InterVarsity’s Ministry in Daily Life was started 20 years ago, out of the recognition that the bulk of Jesus’ ministry took place in the working world, among working people. Ministry in and through the workplace continues to be a growing movement.

During December’s Urbana 06 Student Missions Convention, the Open for Business track challenged business students to use their passion to create commerce in the service of the gospel. The track included nearly 1,000 attendees, approximately two thirds of them from Asia.

The track organizers sponsored a cash competition to encourage business plans that would bring about economic, social, and spiritual change, help Christians think creatively about confronting global poverty, and educate students and business people to think differently about what it means to be a Christian entrepreneur. More than eighty business plans were submitted for consideration. First prize of $15,000 went to Cards from Africa, a Rwandan company that employs orphans who also support their brothers and sisters.

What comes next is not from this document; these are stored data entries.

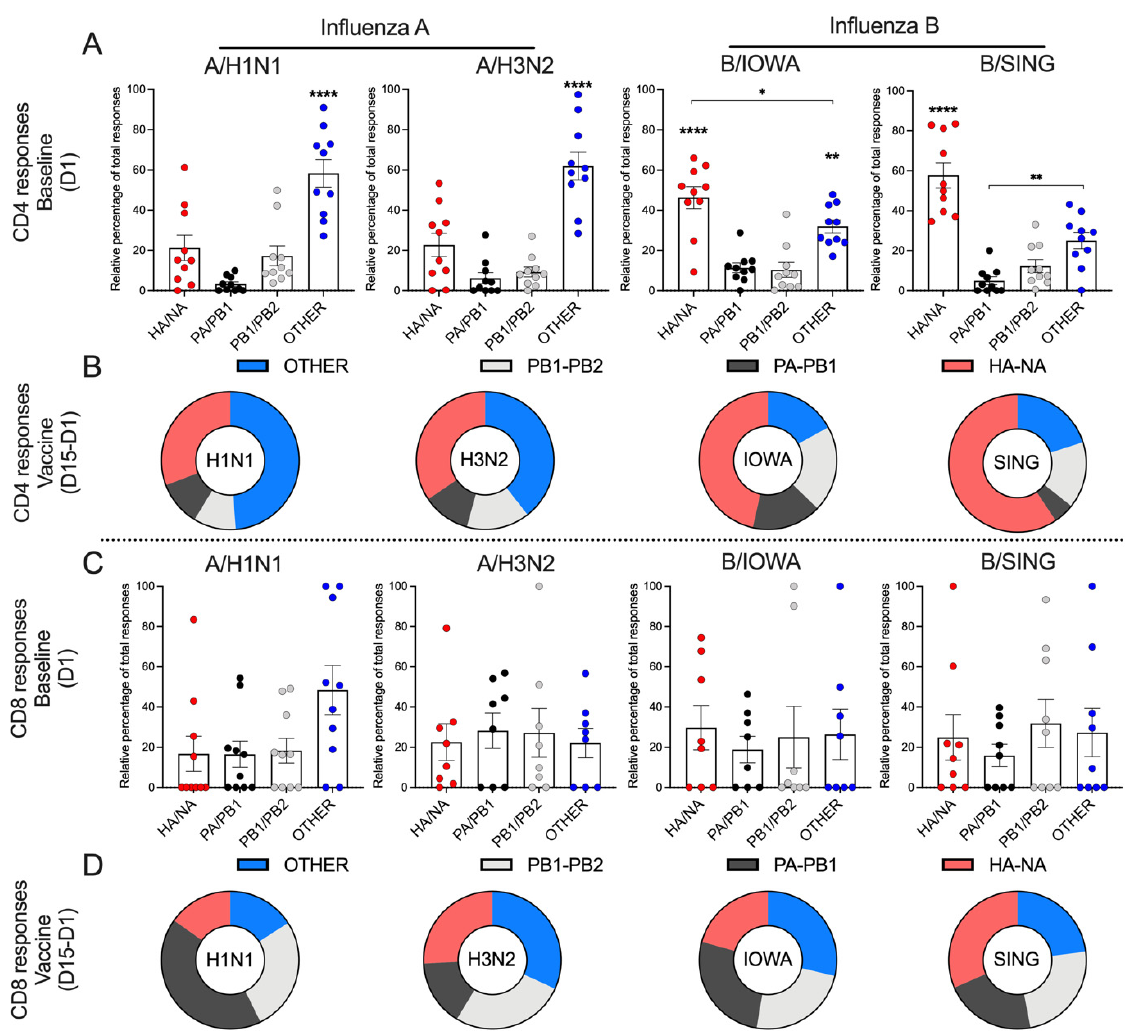
Figure 3. Protein immunodominance of CD4 and CD8 cellular immune responses. ( A , C ) The contributions of 4 major protein components (HA/NA, PA/PB1, PB1/PB2, OTHER–NP/M1/M2/NS1/NEP) of each influenza virus strain to the baseline (D1) CD4 and CD8 responses were summarized ( n = 10). ( B , D ) The relative contributions of 4 major protein components (HA/NA, PA/PB1, PB1/PB2, OTHER–NP/M1/M2/NS1/NEP) of each influenza virus strain to the vaccine-specific (D15–D1) CD4 and CD8 responses were summarized ( n = 10). Vaccine specific T cell responses (D15–D1) were calculated by the CD4/CD8 T cells responses at D15 minus baseline CD4/CD8 responses at D1. ( A , C ) Data were represented by mean ± SEM and were compared with one-way ANOVA adjusted with Tukey’s test for multiple comparisons. **** p < 0.0001, compared with all 3 other groups. ** p < 0.01, * p < 0.05.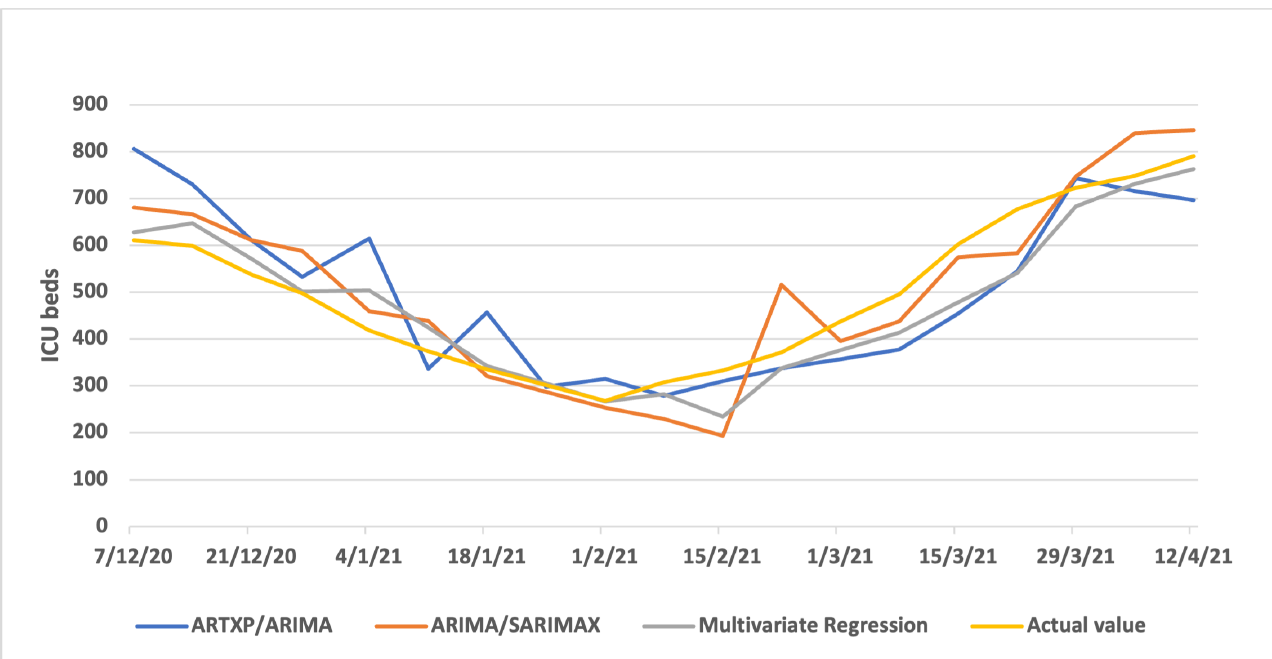
Figure A8. Two weeks Predicted vs. Actual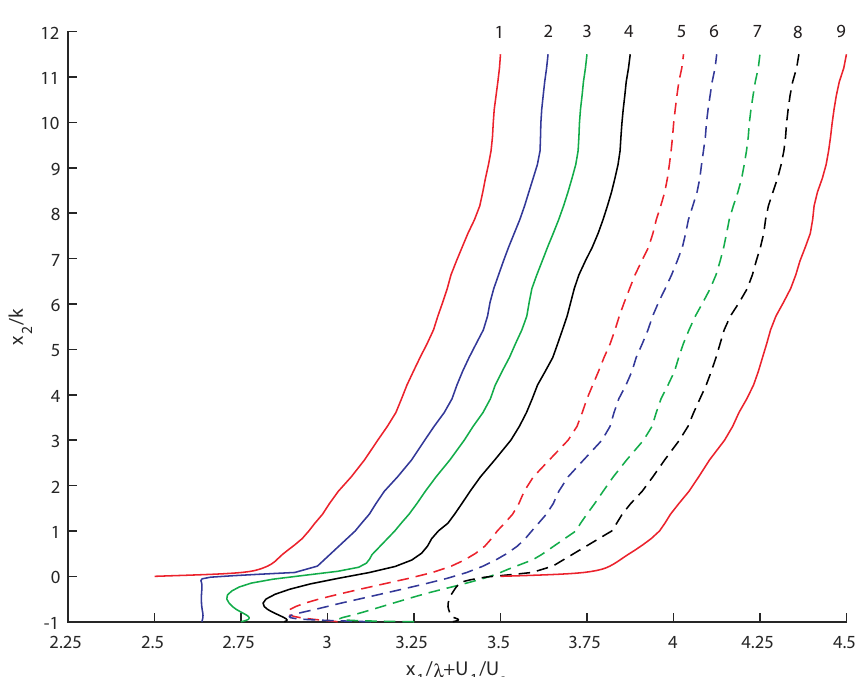
Figure 14. Vertical profiles (1, 2, ..., 9) of predicted mean-velocities U 1 for Run 2 at 9 locations within a pitch ( λ ) from the 3rd bar (middle) to the 4th bar (middle). The longitudinal coordinates are x 1 / λ equal to 2.500, 2.638, 2.750, 2.875, 3.029, 3.125, 3.250, 3.363, and 3.500, respectively. The average of the velocities at the water surface is taken as the freestream velocity. The locations are in the channel center plane.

InterVarsity Press publishes books that address business as ministry, such as i>Mastering Monday: A Guide to Integrating Faith and Work. In an interview with i>Christianity Today, author John Beckett said that the importance of this movement is still largely unrecognized within the church at large, “Relatively few churches and pastors are reinforcing the legitimacy of a call into so-called ‘secular work.’”

However, aspects of the trend are being recognized by the media. Articles on the growing number of chaplains in the workplace, for instance, have recently appeared on National Public Radio, in the St. Petersburg Times, the New York Times, and in the Greater Fort Wayne Business Weekly.

InterVarsity’s Professional Schools Ministry, also shows students how to serve God in the career they have chosen. All students involved in InterVarsity learn that Jesus is Lord of all, which means their studies as well as their future careers.